Оскар почти ожидал увидеть средневековый застенок, а обнаружил залитый светом офис. Стены были обшиты волнистыми панелями под дерево; в центре стояли сдвинутые лицом к лицу два письменных стола, с внушительной кипой бумаг поперек границы. Вокруг бумаг красовался довольно уютный натюрморт: пепельница, колода карт, газета с наполовину заполненным и наполовину исчерканным каракулями кроссвордом, пара телефонов и электрический чайник. Оскар даже приметил вялые попытки украсить отделение к Новому году. Через всю комнату низко провисала незажженная гирлянда с лампочками в виде сосулек, в одном углу заткнутая за покосившийся портрет Ельцина, а в другом обвившаяся вокруг рамы плаката с Арнольдом Шварценеггером.
Младший милиционер перехватил Оскара за локоть и отвел его к клетке в дальнем углу комнаты. Для клетки она выглядела довольно безобидно, напоминая скорее большую кладовку. Между прутьями зияли столь щедрые зазоры, что Оскар — ну не Оскар, но человек габаритов, скажем, Яши — мог, казалось, запросто выйти наружу. На зеленой задней стене даже имелся календарь, за 1988 год, с котиками.
Впрочем, молодой милиционер не собирался бросать Лунквиста за решетку. Вместо этого он вытащил из ящика стола пару наручников, пропустил руки задержанного через прутья и приторочил его таким манером к клетке снаружи. Усач очистил дальний угол двойного стола от мусора, взгромоздился на него спиной к Лунквисту и закурил. Милиционер постарше тем временем уселся за стол с ближней стороны и принялся прилежно заполнять какой-то документ. Перед ним стоял еще один, настольный, календарь, на который он периодически, не переставая писать, посматривал. Этот устарел ровно час назад. «Декабрь 1999» изображал медсестру, возвращающую к жизни двух безголовых, но очень здоровых пациентов одновременно.

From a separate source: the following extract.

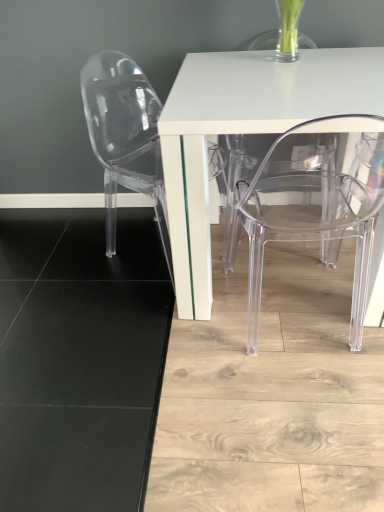
At what (x,y) coordinates should I click in order to perform the action: click on blank area beneath transparent plastic chair at left, arranged as the second chair when viewed from the right (from a real-world perspective). Please return your answer as a coordinate pair (x, y). The width and height of the screenshot is (384, 512). Looking at the image, I should click on (148, 255).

Ну и ничего страшного, подумал Оскар. Сейчас я просто попрошу их позвонить в отель, и…
Он не уловил момента, когда в контакт с мягкими складками его живота вошел кулак. Только ядовитую звезду боли, разошедшуюся от точки удара. Желчь заплясала на языке, мягкие разряды прошли по рукам и ногам, но все это было вторично по сравнению с бунтом, который поднял его потрясенный желудок.
— Опа! — воскликнул усатый милиционер, как официант в греческом ресторане, и развернулся, не слезая со стола. Молодой — это он меня ударил, бесстрастно подумал Оскар — тряс кулаком, описывая им мелкие круги.
— За что? — завопил Оскар. Кислород возвращался в легкие беспорядочными, неравными дозами. — Почему?
— Мууу, — повторил старший ласково, заканчивая заполнять документ и со смаком его подписывая. — Мууу. A nu-ka v'ebosh' emu esche razok, chtob ne vyakal.
Усатый, вконец зачарованный происходящим, слез со стола и подошел поближе — полюбоваться.
Младший замахнулся опять, но коллега отпихнул его в сторону, в результате оба чуть не свалились на пол, а старший, глядя на это, мелко захихикал. Только теперь до Оскара дошло, что все трое были чудовищно, неописуемо пьяны.